Electronics engineering source data ::
= = = =

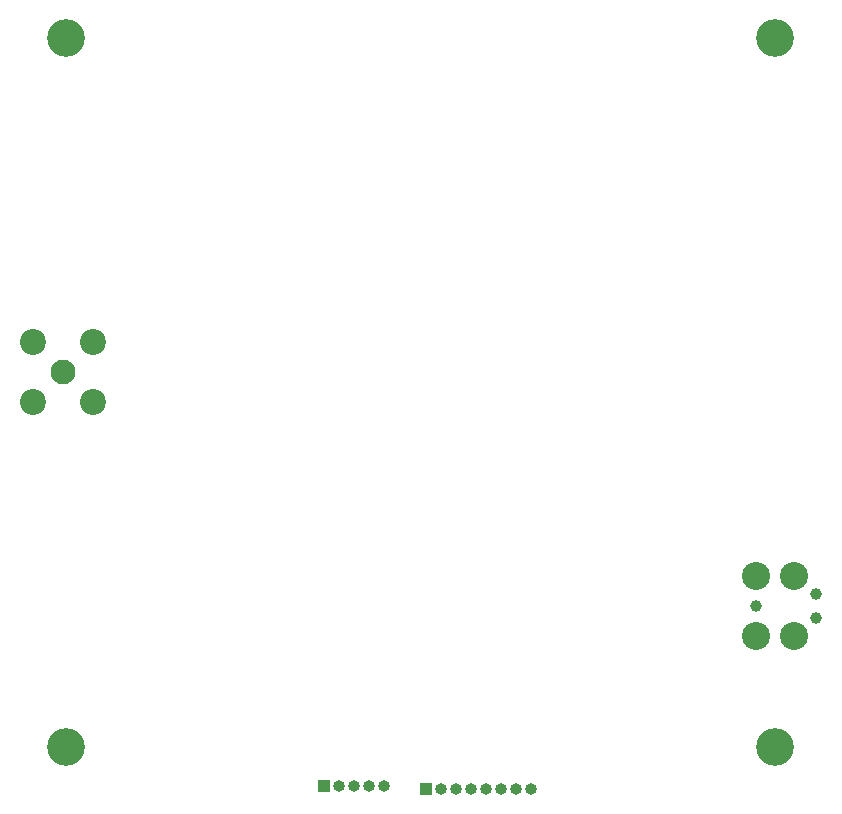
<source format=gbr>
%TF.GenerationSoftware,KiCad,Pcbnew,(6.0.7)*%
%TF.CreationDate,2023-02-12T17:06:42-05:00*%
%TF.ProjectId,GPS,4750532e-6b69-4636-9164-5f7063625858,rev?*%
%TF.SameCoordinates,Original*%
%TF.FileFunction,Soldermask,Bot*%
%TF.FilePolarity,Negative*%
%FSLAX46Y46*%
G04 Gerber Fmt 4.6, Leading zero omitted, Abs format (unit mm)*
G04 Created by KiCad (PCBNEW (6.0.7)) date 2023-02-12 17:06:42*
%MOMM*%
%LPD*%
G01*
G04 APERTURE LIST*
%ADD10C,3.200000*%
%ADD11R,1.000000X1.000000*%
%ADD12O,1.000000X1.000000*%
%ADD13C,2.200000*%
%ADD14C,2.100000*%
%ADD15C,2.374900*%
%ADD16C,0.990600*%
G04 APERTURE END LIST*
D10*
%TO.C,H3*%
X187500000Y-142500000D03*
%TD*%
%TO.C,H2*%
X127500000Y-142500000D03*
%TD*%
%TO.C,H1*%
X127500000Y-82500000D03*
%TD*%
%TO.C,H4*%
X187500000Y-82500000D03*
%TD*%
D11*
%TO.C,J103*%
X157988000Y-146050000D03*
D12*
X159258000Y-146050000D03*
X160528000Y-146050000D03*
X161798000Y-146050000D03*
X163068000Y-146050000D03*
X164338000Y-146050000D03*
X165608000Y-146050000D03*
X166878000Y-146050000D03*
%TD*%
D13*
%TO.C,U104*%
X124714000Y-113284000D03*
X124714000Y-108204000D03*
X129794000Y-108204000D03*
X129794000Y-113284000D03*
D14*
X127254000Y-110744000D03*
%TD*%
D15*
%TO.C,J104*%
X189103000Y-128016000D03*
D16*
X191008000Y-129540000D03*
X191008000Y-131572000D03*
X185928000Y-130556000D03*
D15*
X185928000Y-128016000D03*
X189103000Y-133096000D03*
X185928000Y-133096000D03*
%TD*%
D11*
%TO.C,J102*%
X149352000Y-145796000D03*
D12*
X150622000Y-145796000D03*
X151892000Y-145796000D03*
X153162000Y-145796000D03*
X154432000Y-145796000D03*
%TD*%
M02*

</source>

= = = =

What the task asks :: Please copy the line that contains "X151892000Y-145796000D03*" and each line after it through the end of the records, exactly, and no other lines.

Task output ::
X151892000Y-145796000D03*
X153162000Y-145796000D03*
X154432000Y-145796000D03*
%TD*%
M02*

</source>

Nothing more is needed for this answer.